This panel will address representations of self and other in Kazakh-language literature from the Russian imperial to the Soviet period. With a focus on Kazakhs as a burgeoning nation engaging with powerful neighboring political forces, each of the papers in this panel explores the ways in which local and traditional Kazakh knowledge came into contact with, and in some cases transformed, Russian or Chinese attempts to understand and control Kazakhs and their territory. Additionally, each paper takes a novel or set of novels as its primary text, which allows the presenters on this panel to analyze how Kazakh identity functioned in the national imaginary, especially in contrast to the imaginary of other regional identities.

REQUIREMENTS
**1)** Reproduce the panel description on Kazakh-language literature, everything from "This panel will" down to "other regional identities.".
**2)** Continue the description of the Kazakh literature panel from its last sentence.

RECORDED DATA
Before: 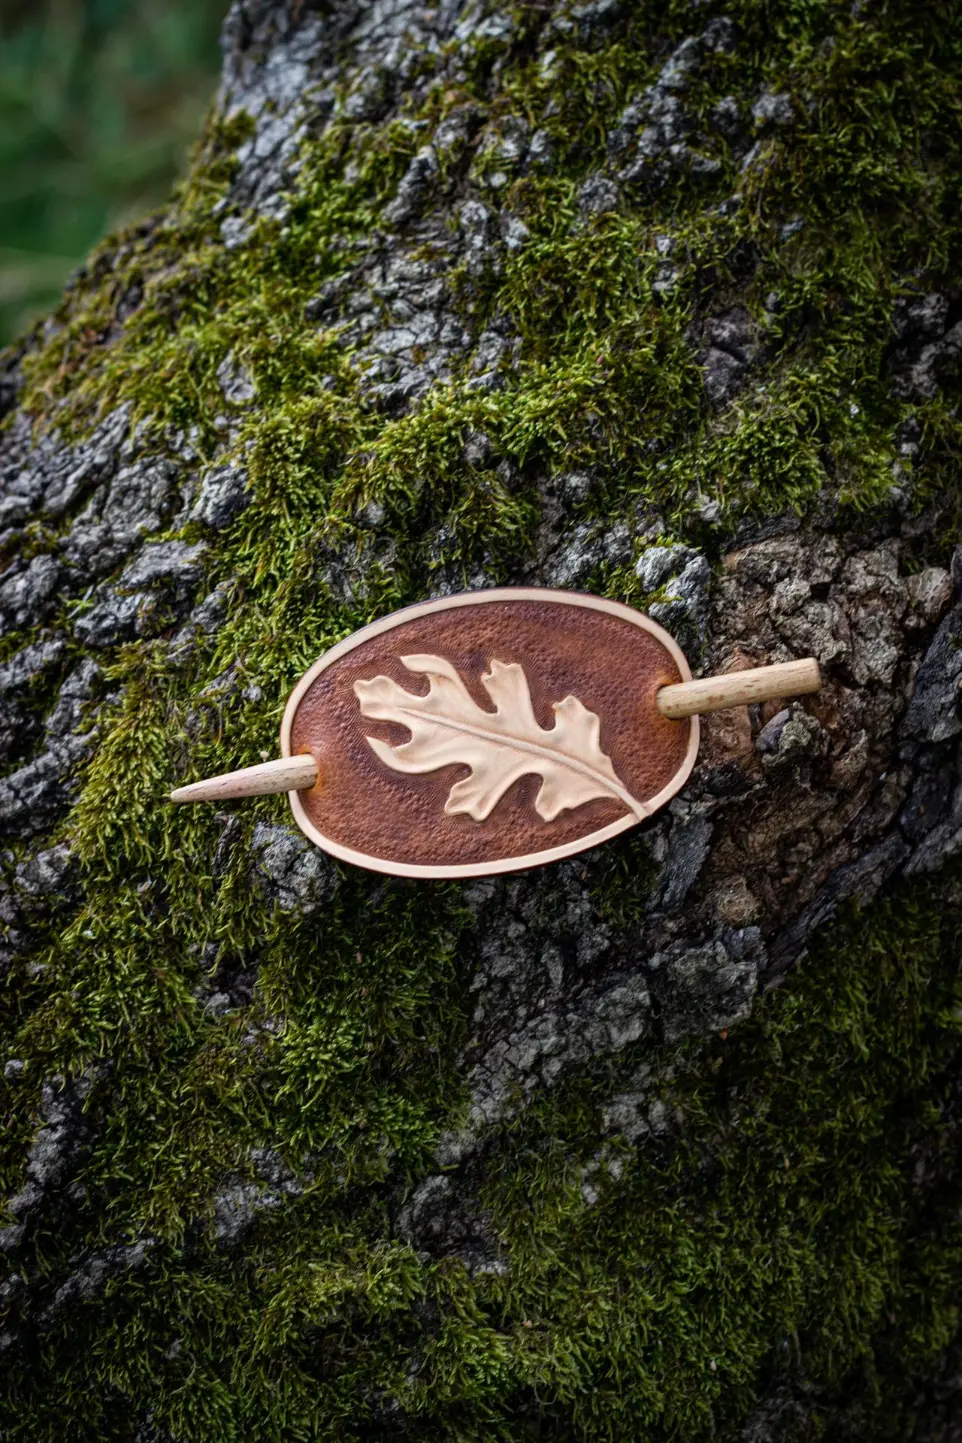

ANSWERS TO THE TASKS
**1)**
This panel will address representations of self and other in Kazakh-language literature from the Russian imperial to the Soviet period. With a focus on Kazakhs as a burgeoning nation engaging with powerful neighboring political forces, each of the papers in this panel explores the ways in which local and traditional Kazakh knowledge came into contact with, and in some cases transformed, Russian or Chinese attempts to understand and control Kazakhs and their territory. Additionally, each paper takes a novel or set of novels as its primary text, which allows the presenters on this panel to analyze how Kazakh identity functioned in the national imaginary, especially in contrast to the imaginary of other regional identities.

**2)**
Papers include a discussion of Kazakh local knowledge and the limits of Russian colonial knowledge, as well as the reception of this vision of life on the peripheries of the Russian Empire, in Mukhtar Auezov's novel Abai Zholy; an examination of a Soviet-era Kazakh retrospective on Russian imperial-era methods of collecting and producing knowledge on and about the Kazakh steppe in Esenberlin's novel Kōşpendiler; and an account of the forced modernizations faced by Kazakhs caught between Soviet and Chinese communist territories, with a focus on the literary works of the late-Soviet Kazakh writer Qabdesh Zhumadilov and the ways that his fiction differed from official narratives about Kazakh people in Western China. As a group, these papers will open lines of inquiry about local and trans-regional Kazakh responses to international political and social forces of the nineteenth and twentieth centuries, with broader implications for how studies of Central Eurasian literature can address both local and global historical and political developments.